What you need to do: Give the data again word for word; drop the pictures.

*** Recorded information Section Begins ***

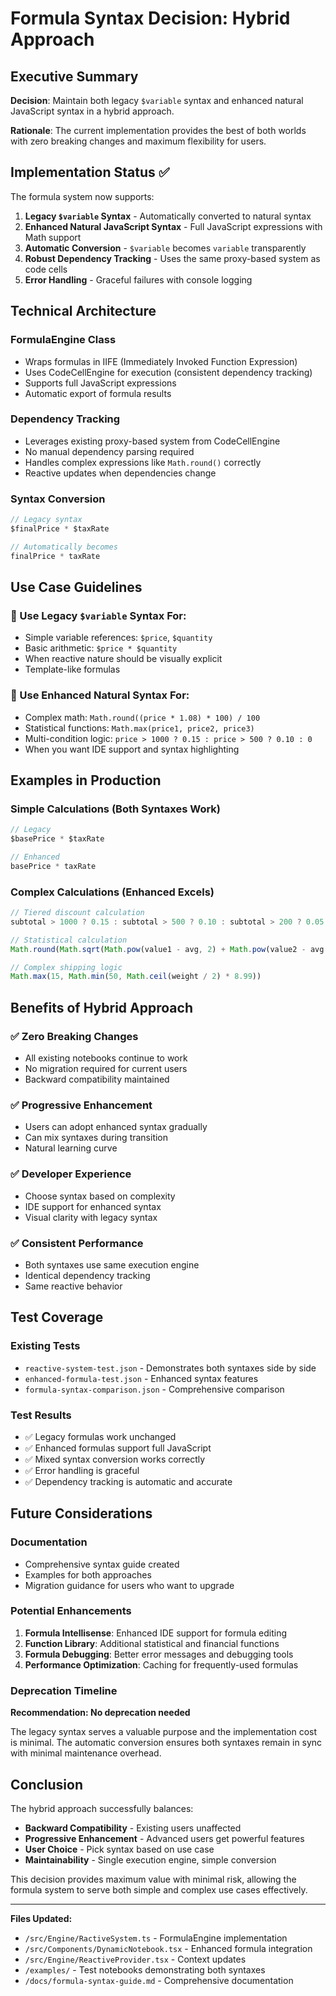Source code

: # Formula Syntax Decision: Hybrid Approach

## Executive Summary

**Decision**: Maintain both legacy `$variable` syntax and enhanced natural JavaScript syntax in a hybrid approach.

**Rationale**: The current implementation provides the best of both worlds with zero breaking changes and maximum flexibility for users.

## Implementation Status ✅

The formula system now supports:

1. **Legacy `$variable` Syntax** - Automatically converted to natural syntax
2. **Enhanced Natural JavaScript Syntax** - Full JavaScript expressions with Math support
3. **Automatic Conversion** - `$variable` becomes `variable` transparently
4. **Robust Dependency Tracking** - Uses the same proxy-based system as code cells
5. **Error Handling** - Graceful failures with console logging

## Technical Architecture

### FormulaEngine Class
- Wraps formulas in IIFE (Immediately Invoked Function Expression)
- Uses CodeCellEngine for execution (consistent dependency tracking)
- Supports full JavaScript expressions
- Automatic export of formula results

### Dependency Tracking
- Leverages existing proxy-based system from CodeCellEngine
- No manual dependency parsing required
- Handles complex expressions like `Math.round()` correctly
- Reactive updates when dependencies change

### Syntax Conversion
```javascript
// Legacy syntax
$finalPrice * $taxRate

// Automatically becomes
finalPrice * taxRate
```

## Use Case Guidelines

### 🎯 Use Legacy `$variable` Syntax For:
- Simple variable references: `$price`, `$quantity`
- Basic arithmetic: `$price * $quantity`
- When reactive nature should be visually explicit
- Template-like formulas

### 🎯 Use Enhanced Natural Syntax For:
- Complex math: `Math.round((price * 1.08) * 100) / 100`
- Statistical functions: `Math.max(price1, price2, price3)`
- Multi-condition logic: `price > 1000 ? 0.15 : price > 500 ? 0.10 : 0`
- When you want IDE support and syntax highlighting

## Examples in Production

### Simple Calculations (Both Syntaxes Work)
```javascript
// Legacy
$basePrice * $taxRate

// Enhanced  
basePrice * taxRate
```

### Complex Calculations (Enhanced Excels)
```javascript
// Tiered discount calculation
subtotal > 1000 ? 0.15 : subtotal > 500 ? 0.10 : subtotal > 200 ? 0.05 : 0

// Statistical calculation
Math.round(Math.sqrt(Math.pow(value1 - avg, 2) + Math.pow(value2 - avg, 2)) * 100) / 100

// Complex shipping logic
Math.max(15, Math.min(50, Math.ceil(weight / 2) * 8.99))
```

## Benefits of Hybrid Approach

### ✅ Zero Breaking Changes
- All existing notebooks continue to work
- No migration required for current users
- Backward compatibility maintained

### ✅ Progressive Enhancement
- Users can adopt enhanced syntax gradually
- Can mix syntaxes during transition
- Natural learning curve

### ✅ Developer Experience
- Choose syntax based on complexity
- IDE support for enhanced syntax
- Visual clarity with legacy syntax

### ✅ Consistent Performance
- Both syntaxes use same execution engine
- Identical dependency tracking
- Same reactive behavior

## Test Coverage

### Existing Tests
- `reactive-system-test.json` - Demonstrates both syntaxes side by side
- `enhanced-formula-test.json` - Enhanced syntax features
- `formula-syntax-comparison.json` - Comprehensive comparison

### Test Results
- ✅ Legacy formulas work unchanged
- ✅ Enhanced formulas support full JavaScript
- ✅ Mixed syntax conversion works correctly
- ✅ Error handling is graceful
- ✅ Dependency tracking is automatic and accurate

## Future Considerations

### Documentation
- Comprehensive syntax guide created
- Examples for both approaches
- Migration guidance for users who want to upgrade

### Potential Enhancements
1. **Formula Intellisense**: Enhanced IDE support for formula editing
2. **Function Library**: Additional statistical and financial functions
3. **Formula Debugging**: Better error messages and debugging tools
4. **Performance Optimization**: Caching for frequently-used formulas

### Deprecation Timeline
**Recommendation: No deprecation needed**

The legacy syntax serves a valuable purpose and the implementation cost is minimal. The automatic conversion ensures both syntaxes remain in sync with minimal maintenance overhead.

## Conclusion

The hybrid approach successfully balances:
- **Backward Compatibility** - Existing users unaffected
- **Progressive Enhancement** - Advanced users get powerful features  
- **User Choice** - Pick syntax based on use case
- **Maintainability** - Single execution engine, simple conversion

This decision provides maximum value with minimal risk, allowing the formula system to serve both simple and complex use cases effectively.

---

**Files Updated:**
- `/src/Engine/RactiveSystem.ts` - FormulaEngine implementation
- `/src/Components/DynamicNotebook.tsx` - Enhanced formula integration
- `/src/Engine/ReactiveProvider.tsx` - Context updates
- `/examples/` - Test notebooks demonstrating both syntaxes
- `/docs/formula-syntax-guide.md` - Comprehensive documentation
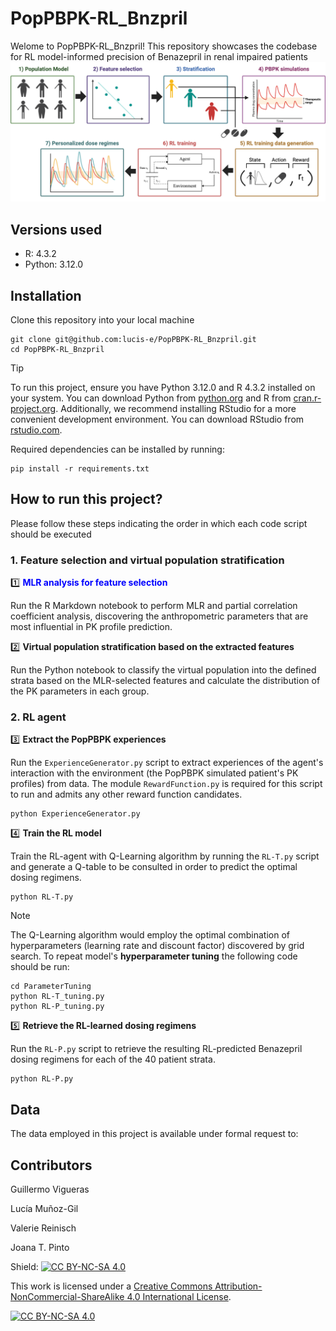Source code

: # PopPBPK-RL_Bnzpril
Welome to PopPBPK-RL_Bnzpril! This repository showcases the codebase for RL model-informed precision of Benazepril in renal impaired patients
![Workflow of the PopPBPK-RL_Bnzpril project](images/Workflow.png)

## Versions used 

- R: 4.3.2
- Python: 3.12.0

## Installation 

Clone this repository into your local machine

```
git clone git@github.com:lucis-e/PopPBPK-RL_Bnzpril.git
cd PopPBPK-RL_Bnzpril
```

>[!TIP]
>To run this project, ensure you have Python 3.12.0 and R 4.3.2 installed on your system. You can download Python from [python.org](https://www.python.org/downloads/release/python-3120/) and R from [cran.r-project.org](https://cran.r-project.org/bin/windows/base/). Additionally, we recommend installing RStudio for a more convenient development environment. You can download RStudio from 
[rstudio.com](https://www.rstudio.com/products/rstudio/download/).

Required dependencies can be installed by running:

```
pip install -r requirements.txt
```

## How to run this project?

Please follow these steps indicating the order in which each code script should be executed

### 1. Feature selection and virtual population stratification

:one:  <span style="color:blue"> **MLR analysis for feature selection** </span>

Run the R Markdown notebook to perform MLR and partial correlation coefficient analysis, discovering the anthropometric parameters that are most influential in PK profile prediction.

:two: **Virtual population stratification based on the extracted features**

Run the Python notebook to classify the virtual population into the defined strata based on the MLR-selected features and calculate the distribution of the PK parameters in each group.


### 2. RL agent

:three: **Extract the PopPBPK experiences** 

Run the `ExperienceGenerator.py` script to extract experiences of the agent's interaction with the environment (the PopPBPK simulated 
patient's PK profiles) from data. The module `RewardFunction.py` is required for this script to run and admits any other reward function candidates.

```
python ExperienceGenerator.py
```

:four: **Train the RL model**

Train the RL-agent with Q-Learning algorithm by running the `RL-T.py` script and generate a Q-table to be consulted in order to predict the optimal dosing regimens.

```
python RL-T.py
```

>[!NOTE]
> The Q-Learning algorithm would employ the optimal combination of hyperparameters (learning rate and discount factor) discovered by grid search. To 
repeat model's **hyperparameter tuning** the following code should be run:

```
cd ParameterTuning
python RL-T_tuning.py
python RL-P_tuning.py
```

:five: **Retrieve the RL-learned dosing regimens**

Run the `RL-P.py` script to retrieve the resulting RL-predicted Benazepril dosing regimens for each of the 40 patient strata.

```
python RL-P.py
```

## Data

The data employed in this project is available under formal request to: 


## Contributors 

Guillermo Vigueras

Lucía Muñoz-Gil

Valerie Reinisch

Joana T. Pinto

Shield: [![CC BY-NC-SA 4.0][cc-by-nc-sa-shield]][cc-by-nc-sa]

This work is licensed under a
[Creative Commons Attribution-NonCommercial-ShareAlike 4.0 International License][cc-by-nc-sa].

[![CC BY-NC-SA 4.0][cc-by-nc-sa-image]][cc-by-nc-sa]

[cc-by-nc-sa]: http://creativecommons.org/licenses/by-nc-sa/4.0/
[cc-by-nc-sa-image]: https://licensebuttons.net/l/by-nc-sa/4.0/88x31.png
[cc-by-nc-sa-shield]: https://img.shields.io/badge/License-CC%20BY--NC--SA%204.0-lightgrey.svg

*** Recorded information Section Ends ***

Answer to the problem:
Source code

: # Formula Syntax Decision: Hybrid Approach

## Executive Summary

**Decision**: Maintain both legacy `$variable` syntax and enhanced natural JavaScript syntax in a hybrid approach.

**Rationale**: The current implementation provides the best of both worlds with zero breaking changes and maximum flexibility for users.

## Implementation Status ✅

The formula system now supports:

1. **Legacy `$variable` Syntax** - Automatically converted to natural syntax
2. **Enhanced Natural JavaScript Syntax** - Full JavaScript expressions with Math support
3. **Automatic Conversion** - `$variable` becomes `variable` transparently
4. **Robust Dependency Tracking** - Uses the same proxy-based system as code cells
5. **Error Handling** - Graceful failures with console logging

## Technical Architecture

### FormulaEngine Class
- Wraps formulas in IIFE (Immediately Invoked Function Expression)
- Uses CodeCellEngine for execution (consistent dependency tracking)
- Supports full JavaScript expressions
- Automatic export of formula results

### Dependency Tracking
- Leverages existing proxy-based system from CodeCellEngine
- No manual dependency parsing required
- Handles complex expressions like `Math.round()` correctly
- Reactive updates when dependencies change

### Syntax Conversion
```javascript
// Legacy syntax
$finalPrice * $taxRate

// Automatically becomes
finalPrice * taxRate
```

## Use Case Guidelines

### 🎯 Use Legacy `$variable` Syntax For:
- Simple variable references: `$price`, `$quantity`
- Basic arithmetic: `$price * $quantity`
- When reactive nature should be visually explicit
- Template-like formulas

### 🎯 Use Enhanced Natural Syntax For:
- Complex math: `Math.round((price * 1.08) * 100) / 100`
- Statistical functions: `Math.max(price1, price2, price3)`
- Multi-condition logic: `price > 1000 ? 0.15 : price > 500 ? 0.10 : 0`
- When you want IDE support and syntax highlighting

## Examples in Production

### Simple Calculations (Both Syntaxes Work)
```javascript
// Legacy
$basePrice * $taxRate

// Enhanced  
basePrice * taxRate
```

### Complex Calculations (Enhanced Excels)
```javascript
// Tiered discount calculation
subtotal > 1000 ? 0.15 : subtotal > 500 ? 0.10 : subtotal > 200 ? 0.05 : 0

// Statistical calculation
Math.round(Math.sqrt(Math.pow(value1 - avg, 2) + Math.pow(value2 - avg, 2)) * 100) / 100

// Complex shipping logic
Math.max(15, Math.min(50, Math.ceil(weight / 2) * 8.99))
```

## Benefits of Hybrid Approach

### ✅ Zero Breaking Changes
- All existing notebooks continue to work
- No migration required for current users
- Backward compatibility maintained

### ✅ Progressive Enhancement
- Users can adopt enhanced syntax gradually
- Can mix syntaxes during transition
- Natural learning curve

### ✅ Developer Experience
- Choose syntax based on complexity
- IDE support for enhanced syntax
- Visual clarity with legacy syntax

### ✅ Consistent Performance
- Both syntaxes use same execution engine
- Identical dependency tracking
- Same reactive behavior

## Test Coverage

### Existing Tests
- `reactive-system-test.json` - Demonstrates both syntaxes side by side
- `enhanced-formula-test.json` - Enhanced syntax features
- `formula-syntax-comparison.json` - Comprehensive comparison

### Test Results
- ✅ Legacy formulas work unchanged
- ✅ Enhanced formulas support full JavaScript
- ✅ Mixed syntax conversion works correctly
- ✅ Error handling is graceful
- ✅ Dependency tracking is automatic and accurate

## Future Considerations

### Documentation
- Comprehensive syntax guide created
- Examples for both approaches
- Migration guidance for users who want to upgrade

### Potential Enhancements
1. **Formula Intellisense**: Enhanced IDE support for formula editing
2. **Function Library**: Additional statistical and financial functions
3. **Formula Debugging**: Better error messages and debugging tools
4. **Performance Optimization**: Caching for frequently-used formulas

### Deprecation Timeline
**Recommendation: No deprecation needed**

The legacy syntax serves a valuable purpose and the implementation cost is minimal. The automatic conversion ensures both syntaxes remain in sync with minimal maintenance overhead.

## Conclusion

The hybrid approach successfully balances:
- **Backward Compatibility** - Existing users unaffected
- **Progressive Enhancement** - Advanced users get powerful features  
- **User Choice** - Pick syntax based on use case
- **Maintainability** - Single execution engine, simple conversion

This decision provides maximum value with minimal risk, allowing the formula system to serve both simple and complex use cases effectively.

---

**Files Updated:**
- `/src/Engine/RactiveSystem.ts` - FormulaEngine implementation
- `/src/Components/DynamicNotebook.tsx` - Enhanced formula integration
- `/src/Engine/ReactiveProvider.tsx` - Context updates
- `/examples/` - Test notebooks demonstrating both syntaxes
- `/docs/formula-syntax-guide.md` - Comprehensive documentation
Source code

: # PopPBPK-RL_Bnzpril
Welome to PopPBPK-RL_Bnzpril! This repository showcases the codebase for RL model-informed precision of Benazepril in renal impaired patients
![Workflow of the PopPBPK-RL_Bnzpril project](images/Workflow.png)

## Versions used 

- R: 4.3.2
- Python: 3.12.0

## Installation 

Clone this repository into your local machine

```
git clone git@github.com:lucis-e/PopPBPK-RL_Bnzpril.git
cd PopPBPK-RL_Bnzpril
```

>[!TIP]
>To run this project, ensure you have Python 3.12.0 and R 4.3.2 installed on your system. You can download Python from [python.org](https://www.python.org/downloads/release/python-3120/) and R from [cran.r-project.org](https://cran.r-project.org/bin/windows/base/). Additionally, we recommend installing RStudio for a more convenient development environment. You can download RStudio from 
[rstudio.com](https://www.rstudio.com/products/rstudio/download/).

Required dependencies can be installed by running:

```
pip install -r requirements.txt
```

## How to run this project?

Please follow these steps indicating the order in which each code script should be executed

### 1. Feature selection and virtual population stratification

:one:  <span style="color:blue"> **MLR analysis for feature selection** </span>

Run the R Markdown notebook to perform MLR and partial correlation coefficient analysis, discovering the anthropometric parameters that are most influential in PK profile prediction.

:two: **Virtual population stratification based on the extracted features**

Run the Python notebook to classify the virtual population into the defined strata based on the MLR-selected features and calculate the distribution of the PK parameters in each group.


### 2. RL agent

:three: **Extract the PopPBPK experiences** 

Run the `ExperienceGenerator.py` script to extract experiences of the agent's interaction with the environment (the PopPBPK simulated 
patient's PK profiles) from data. The module `RewardFunction.py` is required for this script to run and admits any other reward function candidates.

```
python ExperienceGenerator.py
```

:four: **Train the RL model**

Train the RL-agent with Q-Learning algorithm by running the `RL-T.py` script and generate a Q-table to be consulted in order to predict the optimal dosing regimens.

```
python RL-T.py
```

>[!NOTE]
> The Q-Learning algorithm would employ the optimal combination of hyperparameters (learning rate and discount factor) discovered by grid search. To 
repeat model's **hyperparameter tuning** the following code should be run:

```
cd ParameterTuning
python RL-T_tuning.py
python RL-P_tuning.py
```

:five: **Retrieve the RL-learned dosing regimens**

Run the `RL-P.py` script to retrieve the resulting RL-predicted Benazepril dosing regimens for each of the 40 patient strata.

```
python RL-P.py
```

## Data

The data employed in this project is available under formal request to: 


## Contributors 

Guillermo Vigueras

Lucía Muñoz-Gil

Valerie Reinisch

Joana T. Pinto

Shield: [![CC BY-NC-SA 4.0][cc-by-nc-sa-shield]][cc-by-nc-sa]

This work is licensed under a
[Creative Commons Attribution-NonCommercial-ShareAlike 4.0 International License][cc-by-nc-sa].

[![CC BY-NC-SA 4.0][cc-by-nc-sa-image]][cc-by-nc-sa]

[cc-by-nc-sa]: http://creativecommons.org/licenses/by-nc-sa/4.0/
[cc-by-nc-sa-image]: https://licensebuttons.net/l/by-nc-sa/4.0/88x31.png
[cc-by-nc-sa-shield]: https://img.shields.io/badge/License-CC%20BY--NC--SA%204.0-lightgrey.svg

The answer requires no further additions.